Harold Davis's Blog, page 212
November 18, 2012
Down with irony
In a recent excellent and thought provoking online New York Times opinion piece Christine Wampler suggests that “irony is the ethos of our age.” Wampler identifies advertising, politics, fashion and television as categories “of contemporary reality [that] exhibit this will to irony.”
Red Tulips © Harold Davis
“To live ironically is to hide in public,” Wampler notes. She continues: “How did this happen? It stems in part from the belief…that everything has already been done.” To be ironical stems to some extent from an aversion to risk. If you make it clear preemptively that you are not taking something seriously, then you cannot be burnt too badly if it doesn’t fly. But as Wampler opines, “Will we be satisfied to leave an archive filled with video clips of people doing stupid things? Is an ironic legacy even a legacy at all?”
One cultural area that Wampler does not mention is the art world, a world that I interact with—particularly in relationship to photography. And, yes, for many “high art” photography galleries if it isn’t ironical in a self-referential way (think Cindy Sherman), it isn’t art.
A little bit of satire or irony can be a good thing, but a lot of irony turns genuine feeling to dust. I’m here to tell you it doesn’t have to be that way. Digital technologies have opened an era in which ironic sensibilities can quickly proliferate (as Wampler notes), but these technologies have also given birth to new ways of approaching and creating art. Art that can be approached with the joy of creation, passion and pleasure in the thing itself. Like flowers, waves and surf with its endless ballet on the rocky shore. Down with irony!
November 17, 2012
Waves are wild and free
There are so many reasons that I love to photograph waves. Waves are wild and free. It is hard to predict what a wave is going to do next. A wave can express calmness and excitation simultaneously. The same wave can be both tranquil and violent. Waves are part of a giant pattern, but apart from that pattern: you never know when an individual wave will break in an unpredictable way.

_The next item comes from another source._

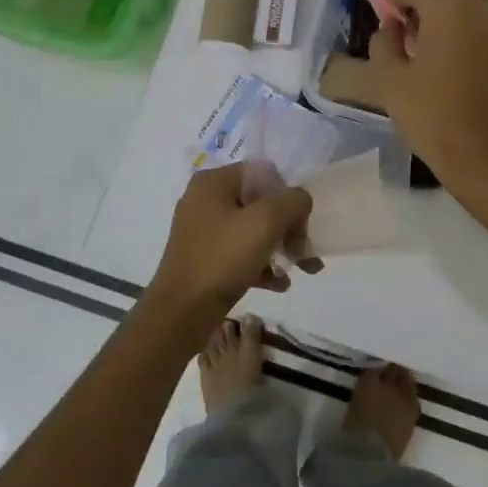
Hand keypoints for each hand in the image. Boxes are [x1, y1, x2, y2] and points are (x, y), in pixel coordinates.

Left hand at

Wave on the Marin Coast © Harold Davis—Click to view larger
Waves remind me of our lives. We are part of a great pattern roaring with the tide to a future that is unknown. Although part of the great pattern, like an individual wave each of us has our own pattern. We each respond in a unique way to the perturbations around us.

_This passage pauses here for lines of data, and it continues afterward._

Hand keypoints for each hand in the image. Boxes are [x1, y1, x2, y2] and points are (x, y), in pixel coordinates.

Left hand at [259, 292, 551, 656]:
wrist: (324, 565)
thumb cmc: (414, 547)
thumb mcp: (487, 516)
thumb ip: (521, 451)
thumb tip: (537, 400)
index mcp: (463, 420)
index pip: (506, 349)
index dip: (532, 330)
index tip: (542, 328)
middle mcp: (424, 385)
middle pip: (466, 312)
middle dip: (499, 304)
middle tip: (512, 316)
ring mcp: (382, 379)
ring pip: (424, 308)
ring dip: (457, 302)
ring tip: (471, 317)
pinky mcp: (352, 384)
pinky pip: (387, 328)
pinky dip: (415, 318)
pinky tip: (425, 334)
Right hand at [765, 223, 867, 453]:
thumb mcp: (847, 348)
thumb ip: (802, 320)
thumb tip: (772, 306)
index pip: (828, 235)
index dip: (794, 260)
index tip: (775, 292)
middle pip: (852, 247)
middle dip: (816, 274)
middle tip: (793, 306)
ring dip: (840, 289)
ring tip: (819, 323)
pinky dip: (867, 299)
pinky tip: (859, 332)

Day-to-day life can be predictable—with work commitments, school bus stops and all the little things of everyday life—and then wildly unpredictable, changed by exogenous events that might as well be the wind and tide.
Life is an adventure, sometimes gentle and calm, sometimes rushing with a roar of foam to crash against the shore. Whether in peak or trough, waves—and our lives—are always in motion. We can hope to enjoy the ride, but we can’t stop the waves or the passage and adventure of life itself.